In contrast, the 19-aa nonself supercluster, PCNGV-GFNCYF–QSYGF, may be more suitable as a vaccine target. This 19-aa sequence contains 4 point-mutation sites, but they are all at boundaries between nonself and self SCSs (two of them are located in the gap between two nonself SCSs). The structure of the PCNGV nonself SCS (the first part of the 19-aa supercluster) has not been determined, suggesting that it may be within an intrinsically disordered region (Fig. 3). Probably reflecting this fact, this region of the 19-aa supercluster is recognized by just a few neutralizing antibodies, whereas its C-terminal region is recognized by many existing neutralizing antibodies (Fig. 2b). Indeed, this region is the most targeted epitope. Among them, CB6 and B38 recognize not only the C-terminal region of the 19-aa supercluster (forming a β-strand) but also the IADYNYKL cluster (forming an α-helix), indicating that this cluster may join the 19-aa supercluster to constitute a confirmational epitope. However, only one side of the α-helix of the IADYNYKL cluster (i.e., D420 and Y421) is likely accessible, suggesting that the contribution of the IADYNYKL cluster to the antigenicity of this epitope is not large. Therefore, the 19-aa supercluster or its C-terminal region alone may be sufficient for vaccines. As an exception, one neutralizing antibody, C144, appears to recognize both superclusters17.

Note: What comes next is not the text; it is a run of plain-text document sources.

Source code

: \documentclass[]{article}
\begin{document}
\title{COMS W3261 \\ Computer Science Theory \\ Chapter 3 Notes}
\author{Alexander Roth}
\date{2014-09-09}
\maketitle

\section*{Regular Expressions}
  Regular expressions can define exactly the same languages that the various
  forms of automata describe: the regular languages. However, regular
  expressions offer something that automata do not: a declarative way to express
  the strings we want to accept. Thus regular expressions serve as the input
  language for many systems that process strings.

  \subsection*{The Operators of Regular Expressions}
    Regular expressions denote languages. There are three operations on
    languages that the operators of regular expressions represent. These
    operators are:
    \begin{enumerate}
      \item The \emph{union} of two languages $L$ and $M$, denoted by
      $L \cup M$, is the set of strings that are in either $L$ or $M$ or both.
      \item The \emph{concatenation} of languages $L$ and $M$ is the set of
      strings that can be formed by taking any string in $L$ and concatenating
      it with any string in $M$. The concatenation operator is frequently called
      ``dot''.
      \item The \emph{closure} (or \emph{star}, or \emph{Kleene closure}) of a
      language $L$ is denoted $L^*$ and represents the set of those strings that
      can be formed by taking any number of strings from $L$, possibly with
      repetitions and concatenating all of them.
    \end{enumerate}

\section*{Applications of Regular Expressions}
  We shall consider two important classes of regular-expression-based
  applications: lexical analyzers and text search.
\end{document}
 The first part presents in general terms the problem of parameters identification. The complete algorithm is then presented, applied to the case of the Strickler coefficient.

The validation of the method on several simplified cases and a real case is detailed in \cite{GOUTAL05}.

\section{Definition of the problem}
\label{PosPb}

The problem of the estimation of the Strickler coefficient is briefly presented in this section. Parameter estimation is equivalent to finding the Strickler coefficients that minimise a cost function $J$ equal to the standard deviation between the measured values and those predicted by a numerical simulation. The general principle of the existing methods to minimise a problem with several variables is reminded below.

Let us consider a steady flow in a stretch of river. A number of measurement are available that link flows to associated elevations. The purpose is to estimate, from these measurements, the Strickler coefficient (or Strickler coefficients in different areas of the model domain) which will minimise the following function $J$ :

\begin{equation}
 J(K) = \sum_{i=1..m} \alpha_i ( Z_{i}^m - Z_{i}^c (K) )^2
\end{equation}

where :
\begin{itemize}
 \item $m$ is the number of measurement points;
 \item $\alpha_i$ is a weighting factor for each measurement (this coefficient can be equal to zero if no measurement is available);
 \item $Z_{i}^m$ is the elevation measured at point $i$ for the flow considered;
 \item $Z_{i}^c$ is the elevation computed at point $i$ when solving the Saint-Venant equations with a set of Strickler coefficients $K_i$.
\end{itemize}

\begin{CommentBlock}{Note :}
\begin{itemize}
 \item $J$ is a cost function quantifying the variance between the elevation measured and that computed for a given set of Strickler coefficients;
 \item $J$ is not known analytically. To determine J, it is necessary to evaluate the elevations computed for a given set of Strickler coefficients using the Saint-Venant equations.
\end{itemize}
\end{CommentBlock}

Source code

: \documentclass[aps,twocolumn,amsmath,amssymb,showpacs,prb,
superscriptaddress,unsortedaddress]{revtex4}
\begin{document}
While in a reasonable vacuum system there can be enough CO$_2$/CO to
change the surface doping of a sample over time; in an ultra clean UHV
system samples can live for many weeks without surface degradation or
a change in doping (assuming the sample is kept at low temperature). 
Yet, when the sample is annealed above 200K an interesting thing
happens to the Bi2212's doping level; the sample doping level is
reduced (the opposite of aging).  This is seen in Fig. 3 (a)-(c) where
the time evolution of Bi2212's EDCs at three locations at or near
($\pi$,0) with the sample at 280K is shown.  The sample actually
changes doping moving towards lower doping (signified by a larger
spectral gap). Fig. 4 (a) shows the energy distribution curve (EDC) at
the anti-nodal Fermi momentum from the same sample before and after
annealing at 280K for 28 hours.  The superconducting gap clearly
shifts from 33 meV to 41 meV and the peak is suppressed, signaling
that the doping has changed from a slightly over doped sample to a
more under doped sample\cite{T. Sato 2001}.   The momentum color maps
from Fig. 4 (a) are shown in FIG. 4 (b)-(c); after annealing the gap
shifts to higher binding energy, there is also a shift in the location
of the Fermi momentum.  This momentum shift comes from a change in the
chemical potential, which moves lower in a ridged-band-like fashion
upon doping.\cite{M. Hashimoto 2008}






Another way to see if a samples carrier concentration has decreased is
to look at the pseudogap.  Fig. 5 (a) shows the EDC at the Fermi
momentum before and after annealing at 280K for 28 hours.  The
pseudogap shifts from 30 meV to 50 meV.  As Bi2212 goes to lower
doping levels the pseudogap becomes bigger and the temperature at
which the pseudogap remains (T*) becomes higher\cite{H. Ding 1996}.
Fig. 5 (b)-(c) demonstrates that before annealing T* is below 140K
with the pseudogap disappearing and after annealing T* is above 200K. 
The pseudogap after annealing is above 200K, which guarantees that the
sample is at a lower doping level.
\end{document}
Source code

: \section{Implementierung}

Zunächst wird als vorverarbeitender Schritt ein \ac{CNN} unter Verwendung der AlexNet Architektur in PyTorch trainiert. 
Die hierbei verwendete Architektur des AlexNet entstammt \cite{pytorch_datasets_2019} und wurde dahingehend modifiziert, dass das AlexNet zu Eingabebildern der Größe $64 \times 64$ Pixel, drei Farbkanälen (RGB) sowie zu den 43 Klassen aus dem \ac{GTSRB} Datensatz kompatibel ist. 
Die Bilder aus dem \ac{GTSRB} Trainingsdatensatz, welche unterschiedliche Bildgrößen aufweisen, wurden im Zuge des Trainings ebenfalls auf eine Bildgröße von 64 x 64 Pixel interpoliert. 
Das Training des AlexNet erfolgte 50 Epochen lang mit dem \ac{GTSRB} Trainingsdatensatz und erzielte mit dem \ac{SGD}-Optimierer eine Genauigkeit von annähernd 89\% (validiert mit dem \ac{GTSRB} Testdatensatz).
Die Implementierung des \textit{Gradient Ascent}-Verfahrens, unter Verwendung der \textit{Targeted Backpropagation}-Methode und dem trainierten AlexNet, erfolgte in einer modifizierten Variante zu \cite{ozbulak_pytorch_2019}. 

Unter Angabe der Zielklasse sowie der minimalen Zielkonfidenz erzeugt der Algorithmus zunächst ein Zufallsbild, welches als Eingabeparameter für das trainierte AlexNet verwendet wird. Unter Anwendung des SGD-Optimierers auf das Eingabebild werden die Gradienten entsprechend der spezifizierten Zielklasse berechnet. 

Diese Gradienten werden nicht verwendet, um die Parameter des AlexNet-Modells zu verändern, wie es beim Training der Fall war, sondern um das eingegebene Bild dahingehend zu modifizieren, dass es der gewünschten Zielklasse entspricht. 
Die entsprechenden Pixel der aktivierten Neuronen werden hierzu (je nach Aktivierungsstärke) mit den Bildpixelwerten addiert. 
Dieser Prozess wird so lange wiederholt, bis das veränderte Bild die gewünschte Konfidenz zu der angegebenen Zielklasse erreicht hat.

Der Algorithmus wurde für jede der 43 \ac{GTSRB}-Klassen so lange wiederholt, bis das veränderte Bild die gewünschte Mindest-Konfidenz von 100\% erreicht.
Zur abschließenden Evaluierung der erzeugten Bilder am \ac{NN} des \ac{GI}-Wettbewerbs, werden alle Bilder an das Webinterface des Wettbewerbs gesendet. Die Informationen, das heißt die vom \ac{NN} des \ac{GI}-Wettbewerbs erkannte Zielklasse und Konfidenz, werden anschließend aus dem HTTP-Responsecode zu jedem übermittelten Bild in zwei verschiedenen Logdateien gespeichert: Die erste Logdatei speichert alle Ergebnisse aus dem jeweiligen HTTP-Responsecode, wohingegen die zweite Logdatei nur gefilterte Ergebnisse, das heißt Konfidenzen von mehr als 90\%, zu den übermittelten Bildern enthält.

After infection, pathogenic genomes mutate under strong immunological pressure from the host. One consequence of accumulated mutations is CTL escape52,53. Although the mechanisms of CTL escape are elusive and may be multifaceted, CTL escape may be triggered when pathogens continuously mutate to the point that they contain an insufficient number of nonself epitopes for the human immune system to recognize in comparison to the number of self epitopes. The present study suggests that upon a host change of SARS-CoV-2, probably from bats to humans, in December 2019, the proteome of SARS-CoV-2 may be evolving to contain fewer nonself and more self sequences to escape recognition and elimination by the immune system, including CTLs, according to the sequence mimicry hypothesis. The use of relatively invariant nonself SCSs, such as the 19-aa supercluster identified in the present study, as vaccine targets may alleviate this problem. Further perspectives on evolution of SARS-CoV-2 may be important in the global public health (Supplementary Discussion).